Thin faced a two-month investigation that exonerated him. His accusers faced nothing. Thin says he cannot go back into teaching until those who tried to destroy his reputation are investigated.
“The message the university is sending out is that the students can do exactly what they like and we are too scared to challenge them,” he said. “That’s a terrible way of educating students.”
The husband of one of two women who accused the former Scottish first minister Alex Salmond of sex abuse spoke to the Daily Record of the trolling she faced. “It felt like watching my wife self-harm when she was glued to a screen reading abusive comments,” he said.

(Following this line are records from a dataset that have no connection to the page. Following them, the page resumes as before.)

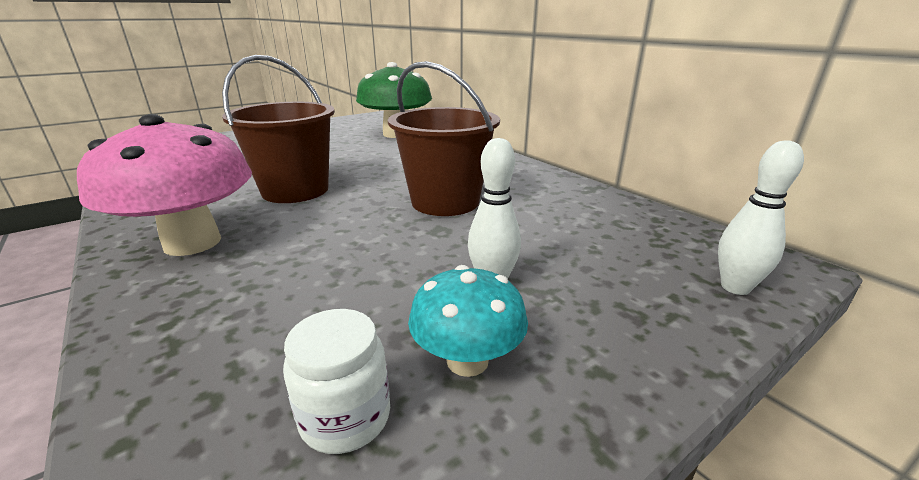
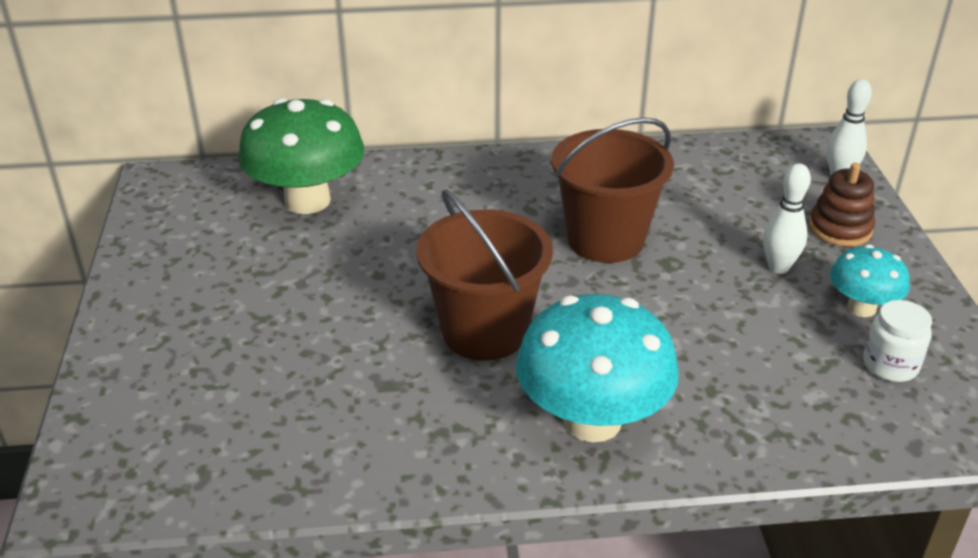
camera: 60 degrees left, 10 degrees up
pink mushroom [77,114,252,256] -> turquoise mushroom [516,294,679,442]
none -> brown stacking toy [809,163,875,247]

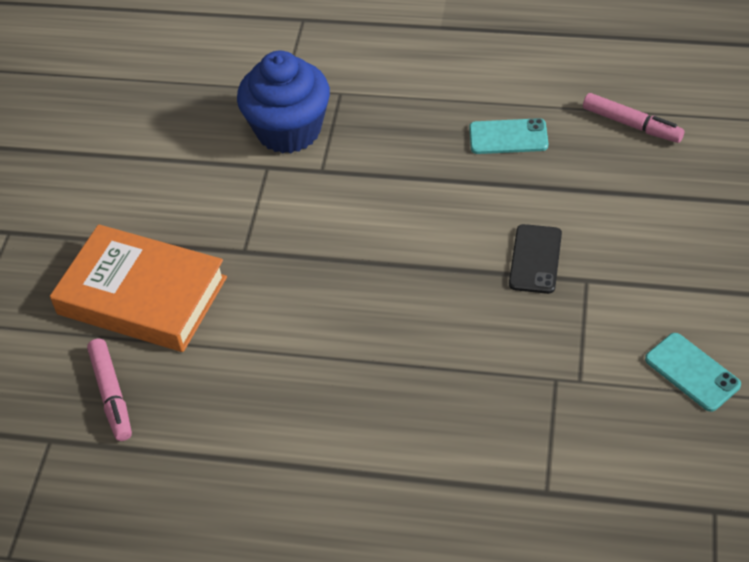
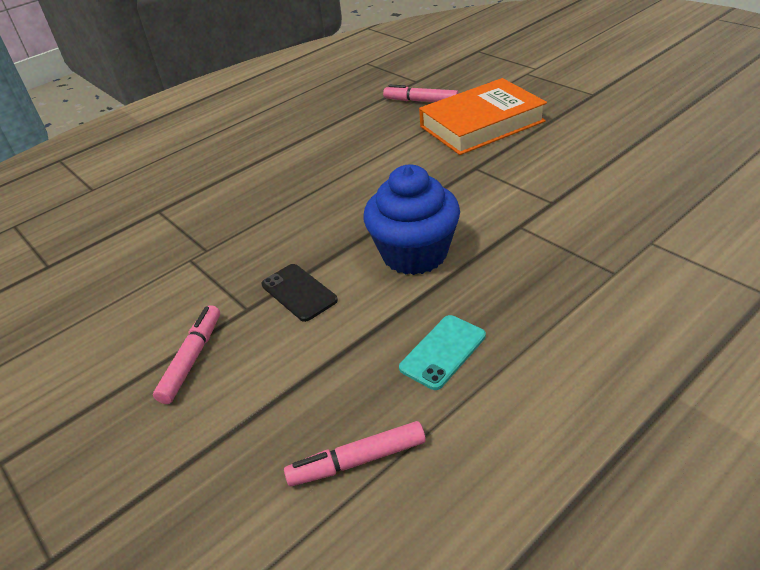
camera: 130 degrees right, 10 degrees down
blue cupcake [237,50,330,154] -> blue cupcake moved to [364,165,460,275]
turquoise phone [645,333,741,412] -> none
none -> pink marker [153,305,220,404]

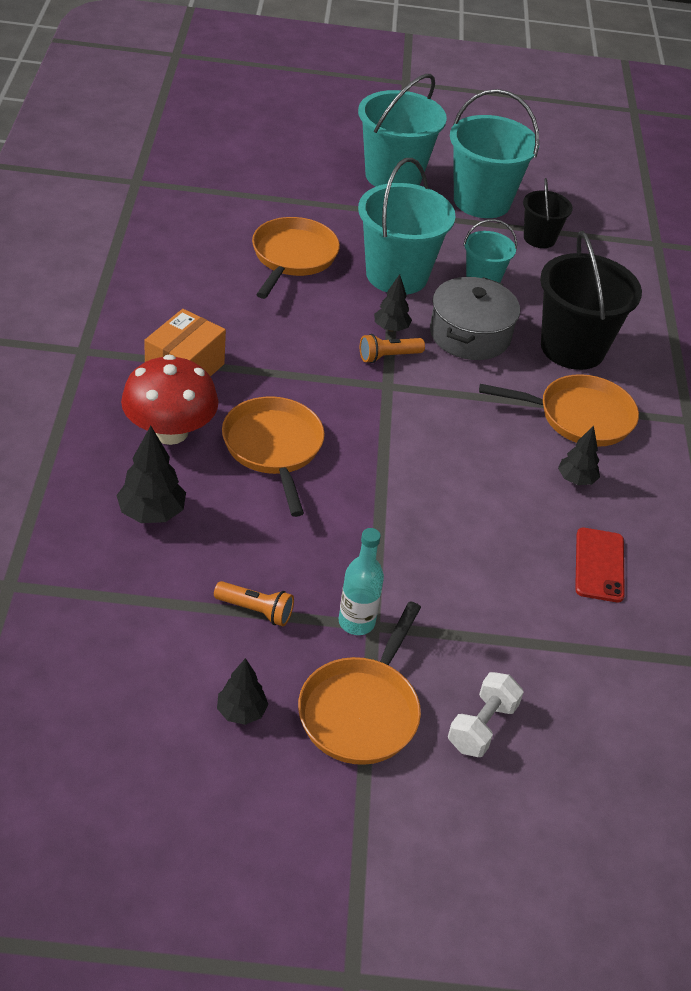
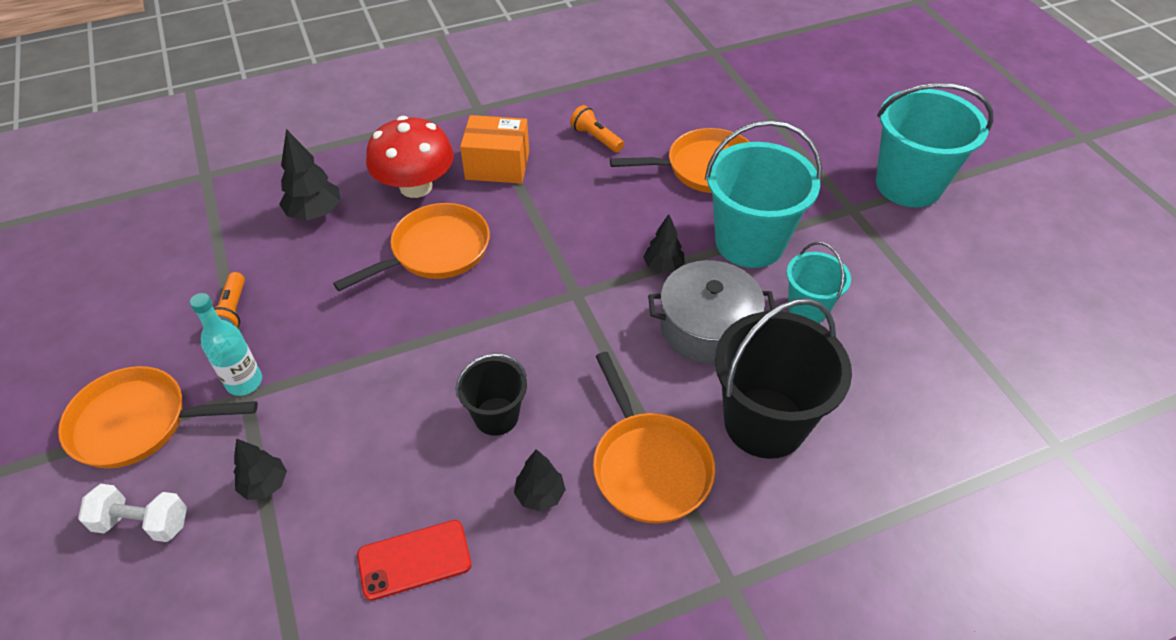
camera: 70 degrees right, 5 degrees up
black tree [217,658,268,725] -> black tree moved to [234,438,287,500]
orange flashlight [360,334,425,363] -> orange flashlight moved to [570,105,624,152]
turquoise bucket [450,89,539,218] -> none
black bucket [523,178,573,248] -> black bucket moved to [455,353,527,436]

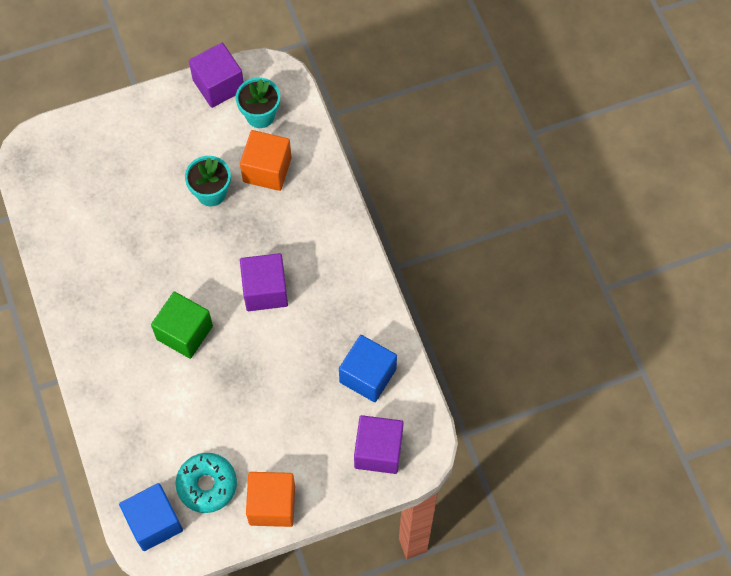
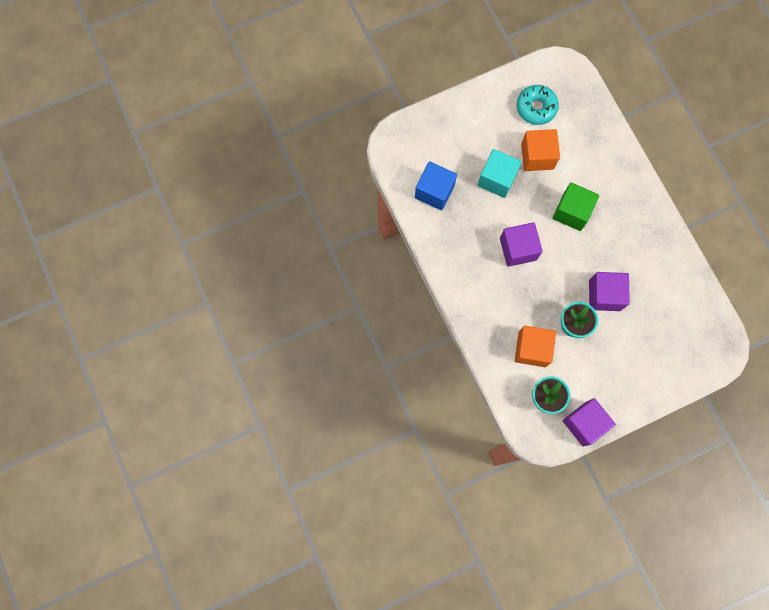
camera: 175 degrees right, 10 degrees up
blue cube [119,483,183,551] -> none
orange cube [246,472,295,527] -> orange cube moved to [521,129,560,171]
purple cube [354,415,404,474] -> purple cube moved to [589,272,630,311]
none -> turquoise cube [478,149,521,198]

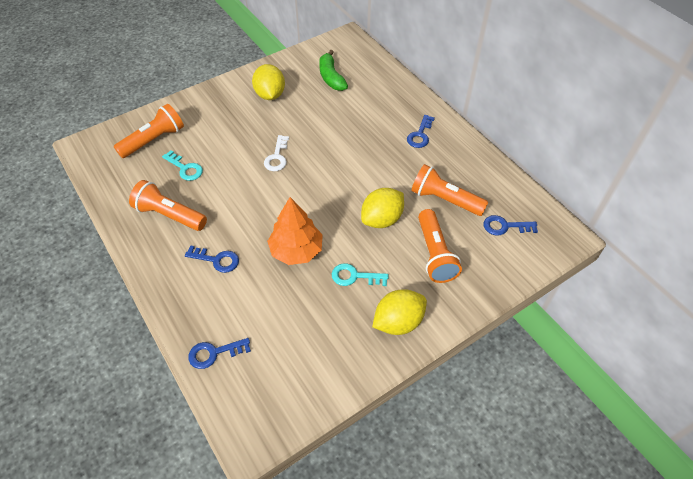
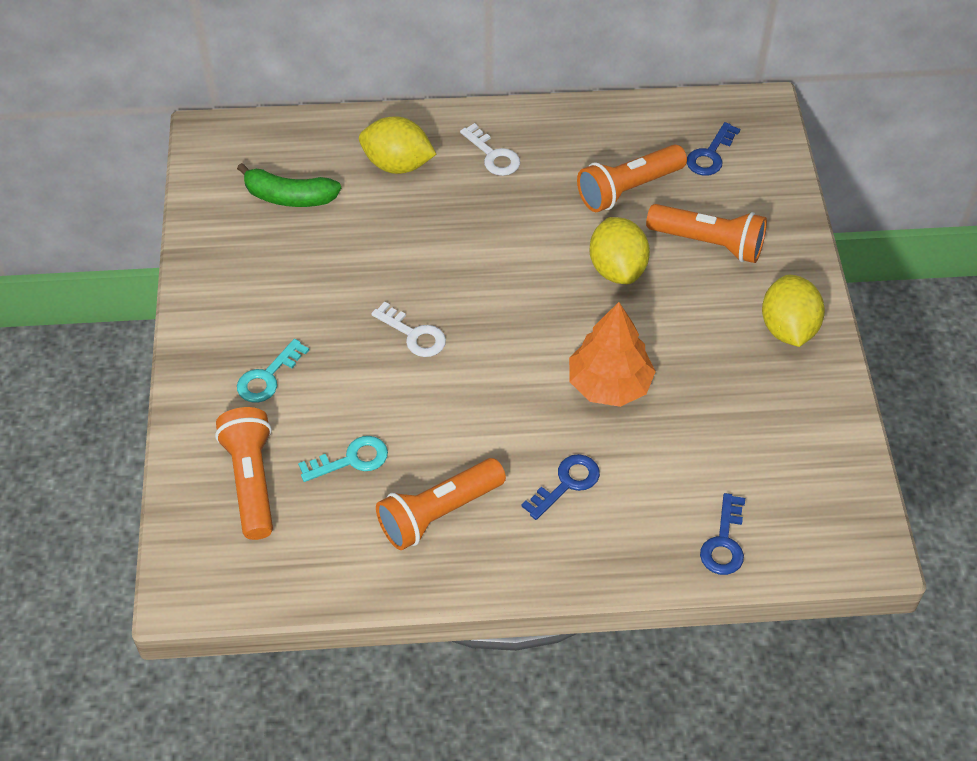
camera: 60 degrees left, 0 degrees up
yellow lemon [252,64,285,100] -> yellow lemon moved to [359,116,436,174]
turquoise key [332,263,389,286] -> turquoise key moved to [237,339,309,403]
blue key [407,115,435,148] -> white key [460,123,520,176]

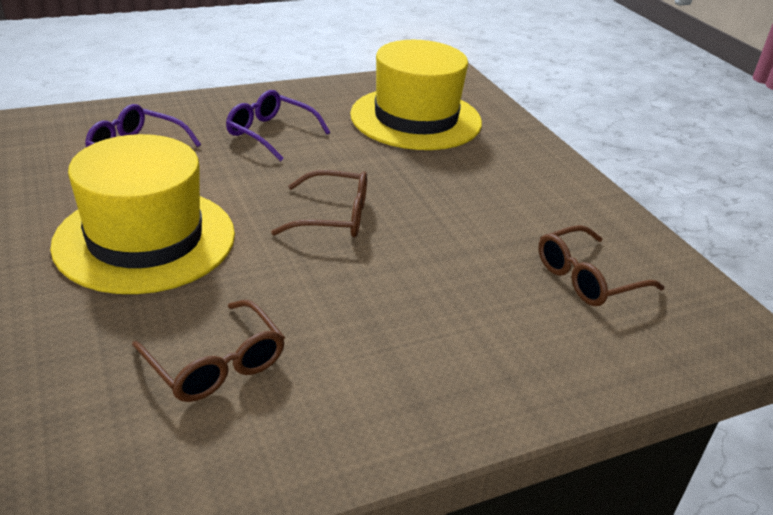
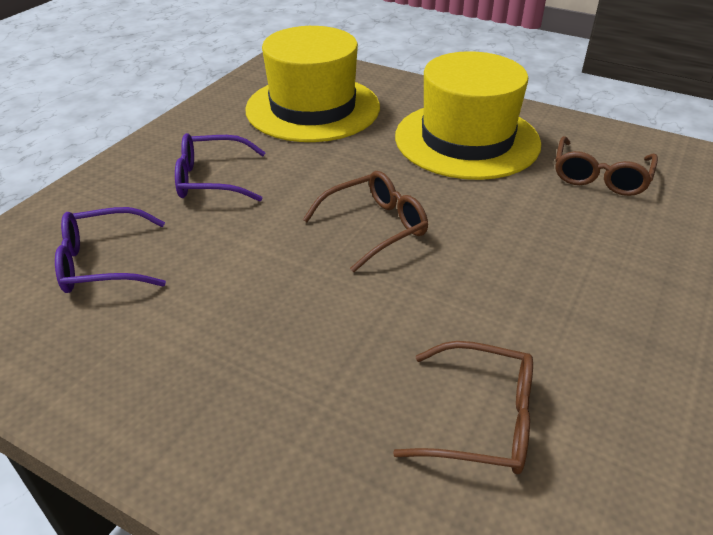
camera: 35 degrees left, 5 degrees up
yellow hat [50,134,235,294] -> yellow hat moved to [395,51,541,180]

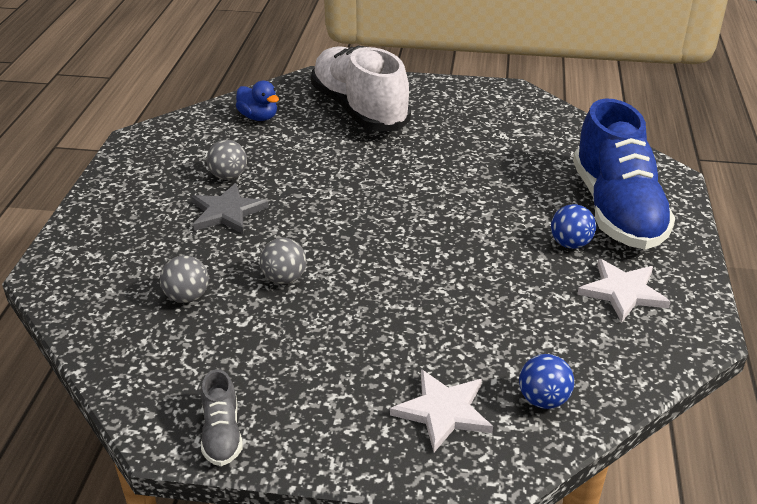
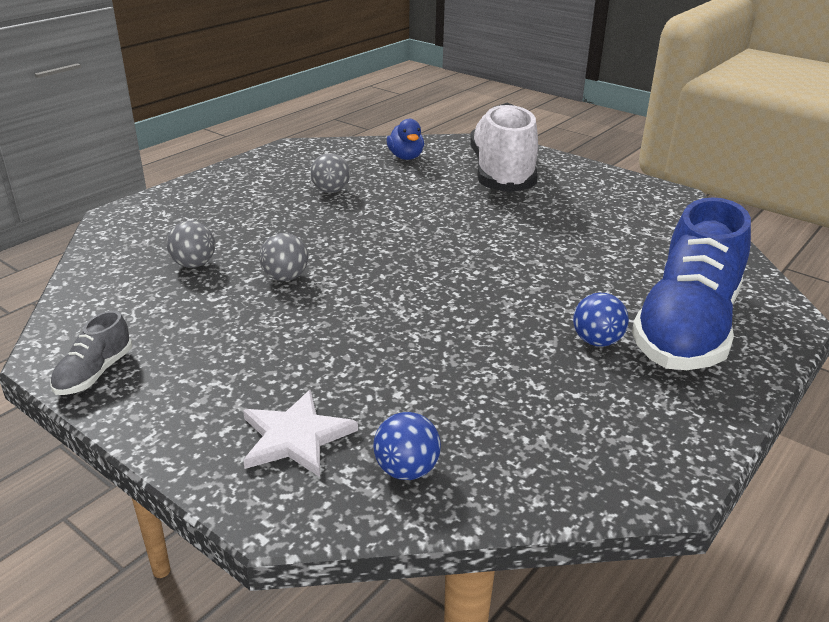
camera: 30 degrees right, 5 degrees down
grey star [191,183,269,234] -> none
white star [577,259,671,323] -> none

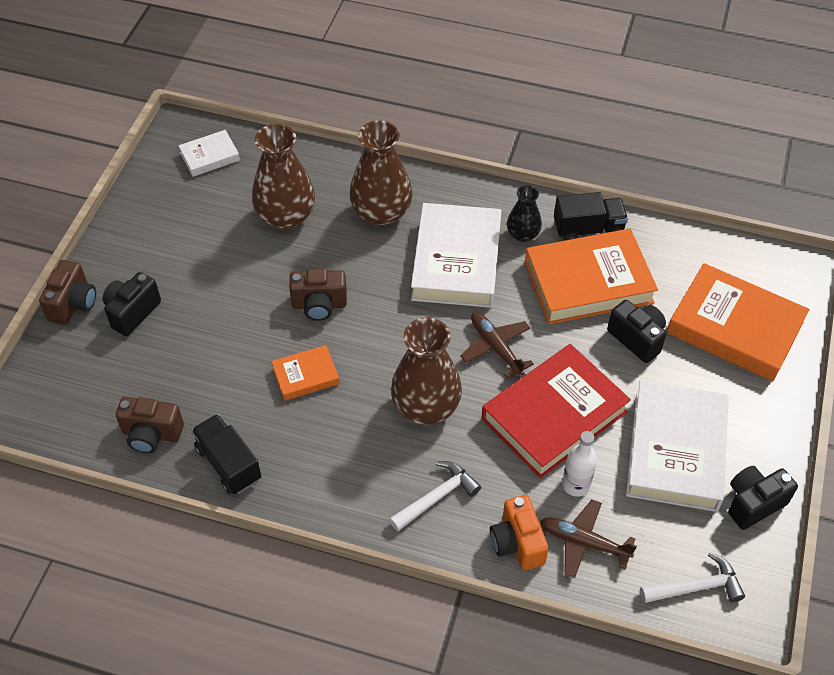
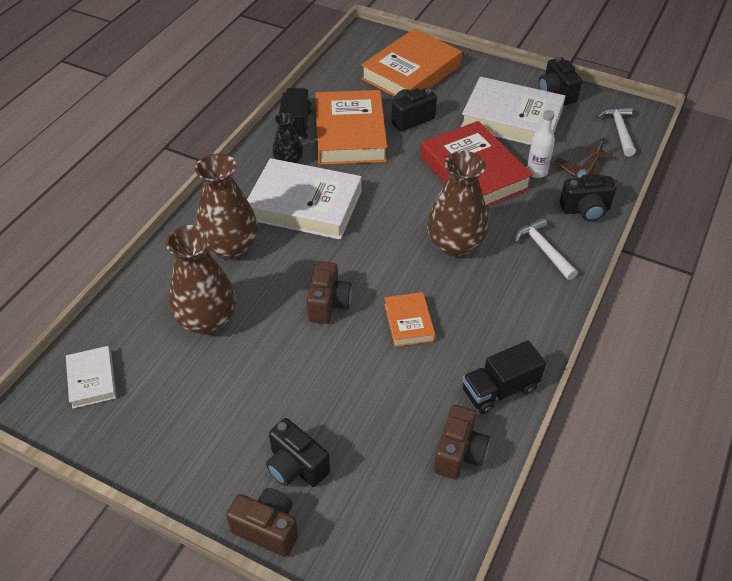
camera: 80 degrees left, 5 degrees down
brown plane [460,312,534,379] -> none
orange camera [490,495,549,570] -> black camera [560,174,616,221]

When Newsnight reporter Nick Watt was chased and abused by lockdown protesters last week, there was widespread condemnation, even from the prime minister. When you are getting online death threats, there is silence. By the fifth day, I was on the verge of resigning. I was getting abuse from all over the world. “It feels like everything I worked for counts for nothing,” I told my husband.
It was some of the women I have written about who changed my mind. “Be strong,” said one woman in Afghanistan (yes, it had even reached there). “Don’t abandon us and cave in to a mob.”
She was right. If you are going to go after me for racism, fine: I am sorry and will say that loud and clear as often as you want. But then please go after the people who think it’s OK to spill vitriol online.
My detractors will say I am trying to present myself as a victim. But I have spent my career highlighting abuse and just because I am a target, it would be pathetic to stop now. I have a platform and believe it’s right to speak out.
I am a woman in her mid-fifties with lots of support from family, friends and employers, and a well-established career. But what about teenage girls, perhaps just starting out in a new job, insecure about themselves? No wonder some are driven to self-harm or suicide.
Yes, I am sorry for what I wrote, I have learnt from this and will read my copy more closely in future. But if I get something wrong, does it mean I am a racist?
As Adichie said in a conversation last week with Mary Beard, another woman who has also experienced online abuse: “Am I not allowed to just have a bad day?”